Can you please explain the payroll deductions on my NY payroll check and how it gets applied to my CT income tax, if no CT tax is taken out.
I make all of my money in NY, but live in CT.
I am confused on what is taxed in each state, and if I am paying from my paycheck correctly each week.
Sounds normal...there should be NY tax withholding showing on your paycheck...and on your eventual final W-2 form you get early next year.
When you live in one state and work in another....
1) ...at tax time you will first prepare a non-resident tax return for NY and calculate and pay taxes to the state you worked in (NY)...but just for the wages you earned in your work state...nothing else.
2) Then for your your home state (CT) , you prepare a resident tax return that calculates a tax on ALL your income from everywhere...wages, interest dividends, investments.......and once that is calculated, CT allows you to take a credit for the taxes you had to pay to NY for just the NY wages. (there is some math handwriting in that CT only allows a credit up-to what CT would have taxed those wages at....but that is all handled by the software).
When you do prepare your taxes next year...you need to first prepare every scrap of your Federal tax return first...the states won't be correct until every scrap of every income item and credits, and deductions has been entered in the Federal section first.....next the Non-resident NY tax return needs to be done....and finally the CT tax return. The NY tax return has to be done before CT because the CT tax return cannot determine the credit until the NY part has been completed.
Folks living in the DC area, and some eastern midwest states, may work differently because the individual may work and live in "reciprocal tax states" where only the resident state gets all the tax, in spite of working cross-border.....but NY and CT are not reciprocal tax states, so the above discussion applies to you.
And if you do have a lot of other income, outside of the NY wages, then you may be in a situation where you need to pay CT quarterly estimated taxes thru the year to make up for any excess taxes you eventually do have to pay to CT.
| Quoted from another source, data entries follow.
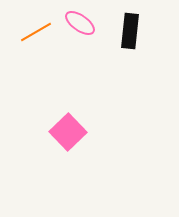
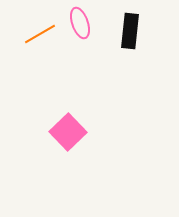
pink ellipse: rotated 36 degrees clockwise
orange line: moved 4 px right, 2 px down
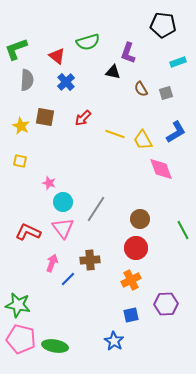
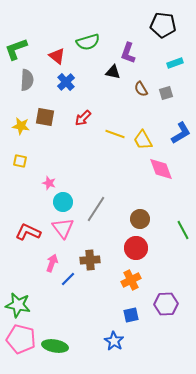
cyan rectangle: moved 3 px left, 1 px down
yellow star: rotated 18 degrees counterclockwise
blue L-shape: moved 5 px right, 1 px down
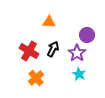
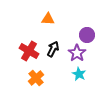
orange triangle: moved 1 px left, 3 px up
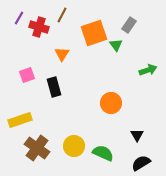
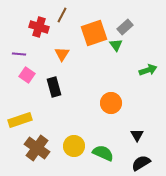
purple line: moved 36 px down; rotated 64 degrees clockwise
gray rectangle: moved 4 px left, 2 px down; rotated 14 degrees clockwise
pink square: rotated 35 degrees counterclockwise
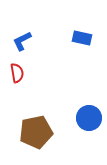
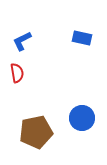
blue circle: moved 7 px left
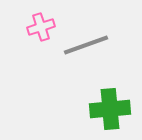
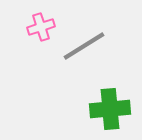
gray line: moved 2 px left, 1 px down; rotated 12 degrees counterclockwise
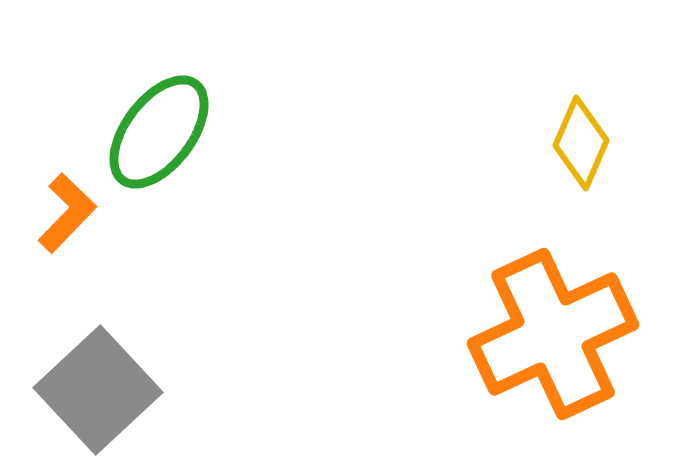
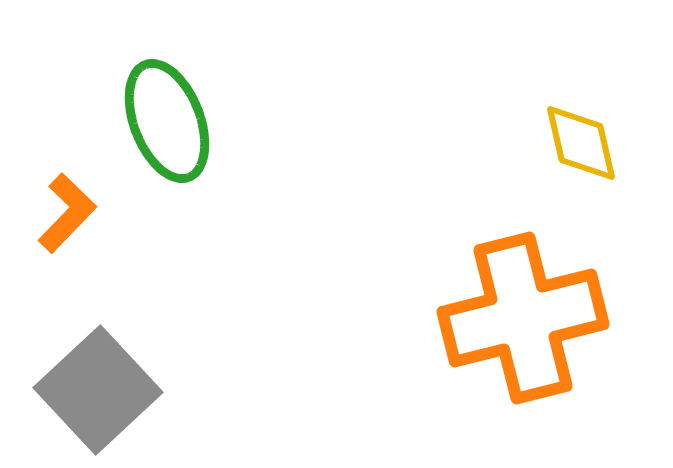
green ellipse: moved 8 px right, 11 px up; rotated 58 degrees counterclockwise
yellow diamond: rotated 36 degrees counterclockwise
orange cross: moved 30 px left, 16 px up; rotated 11 degrees clockwise
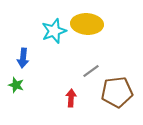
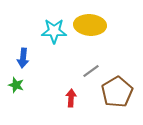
yellow ellipse: moved 3 px right, 1 px down
cyan star: rotated 20 degrees clockwise
brown pentagon: rotated 24 degrees counterclockwise
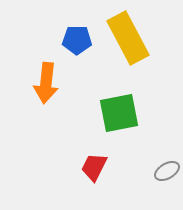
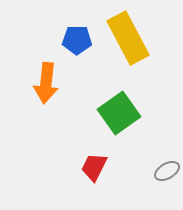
green square: rotated 24 degrees counterclockwise
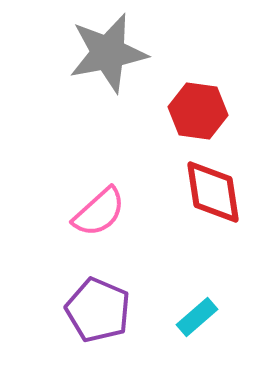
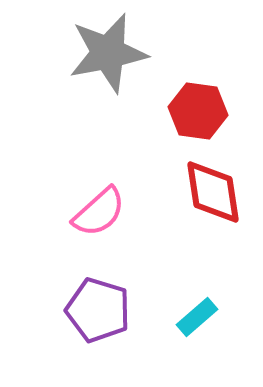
purple pentagon: rotated 6 degrees counterclockwise
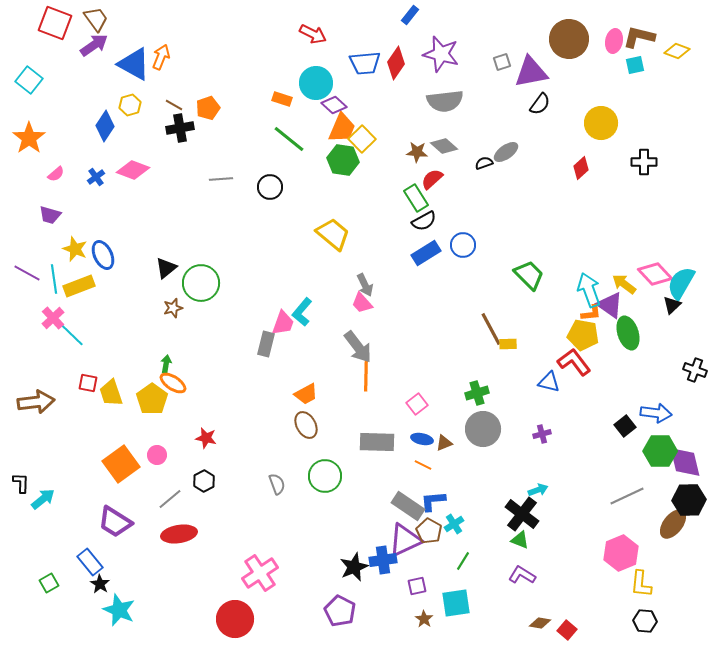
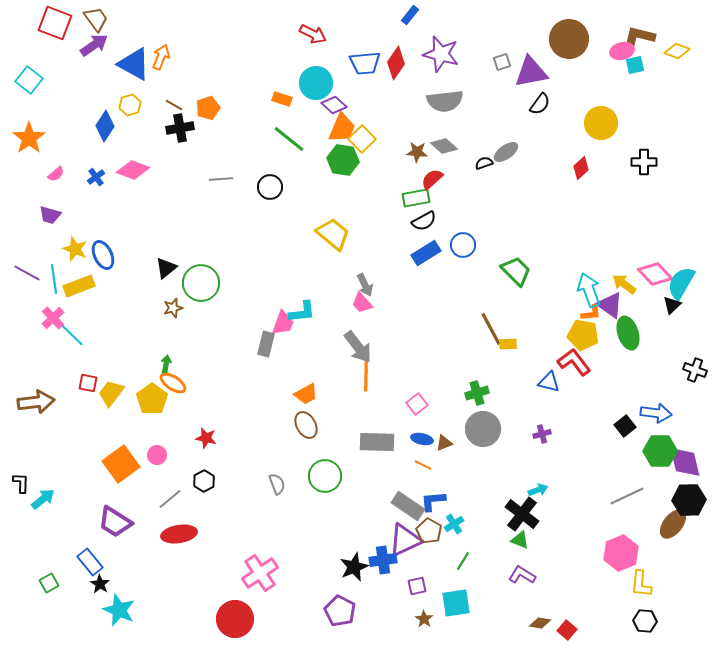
pink ellipse at (614, 41): moved 8 px right, 10 px down; rotated 65 degrees clockwise
green rectangle at (416, 198): rotated 68 degrees counterclockwise
green trapezoid at (529, 275): moved 13 px left, 4 px up
cyan L-shape at (302, 312): rotated 136 degrees counterclockwise
yellow trapezoid at (111, 393): rotated 56 degrees clockwise
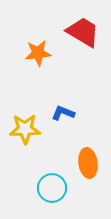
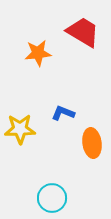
yellow star: moved 5 px left
orange ellipse: moved 4 px right, 20 px up
cyan circle: moved 10 px down
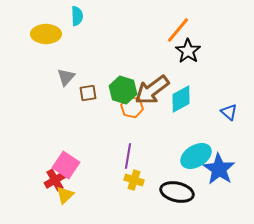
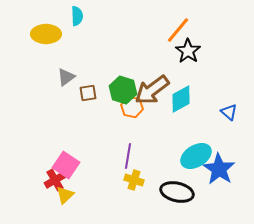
gray triangle: rotated 12 degrees clockwise
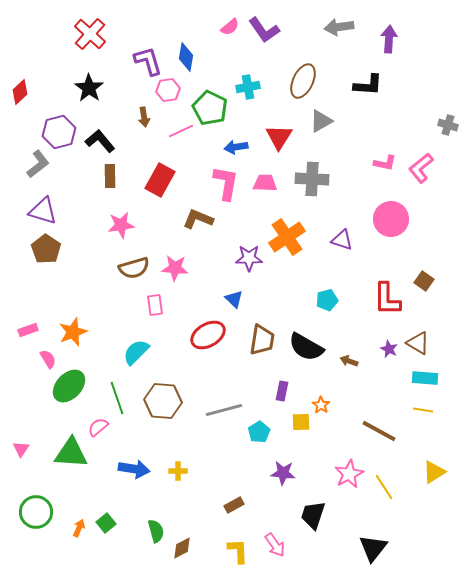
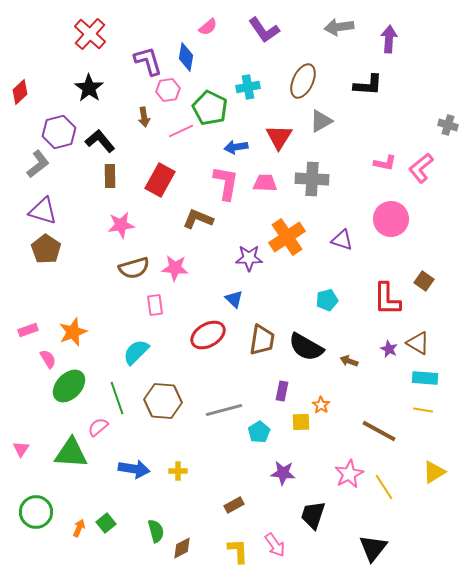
pink semicircle at (230, 27): moved 22 px left
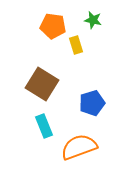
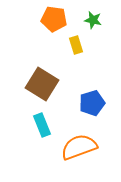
orange pentagon: moved 1 px right, 7 px up
cyan rectangle: moved 2 px left, 1 px up
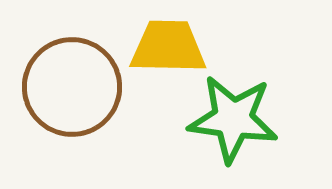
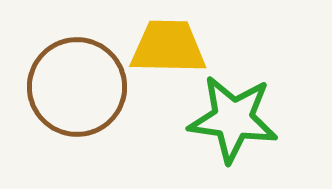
brown circle: moved 5 px right
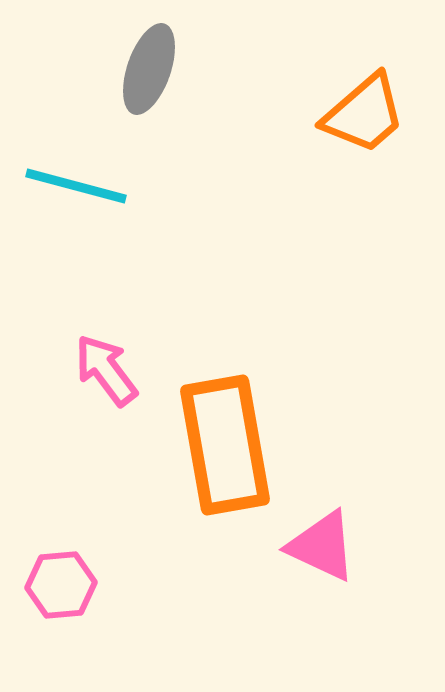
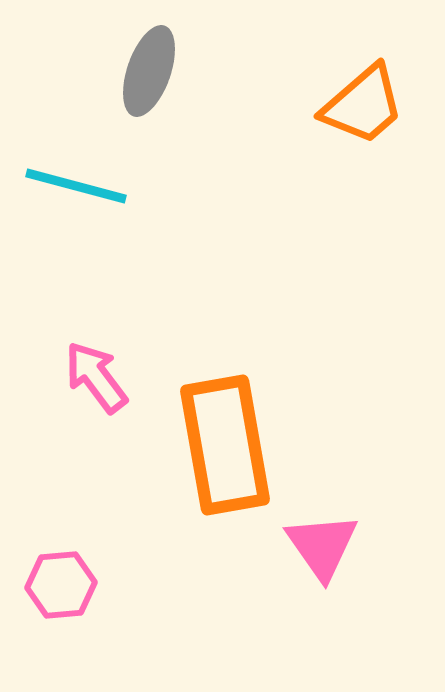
gray ellipse: moved 2 px down
orange trapezoid: moved 1 px left, 9 px up
pink arrow: moved 10 px left, 7 px down
pink triangle: rotated 30 degrees clockwise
But you'll find that out the first tax year you file in CT....and can start doing so after you find out what your situation is
A few small amounts of interest and dividends wouldn't require those quarterly estimates, but if you have a lot of investment income, or a lot of investment capital gains, or a lot of self-employment income...you might need to start paying those estimates to CT. I wouldn't start being concerned until you start getting 10or20 thousand of other non-NY income for which no CT withholding is done.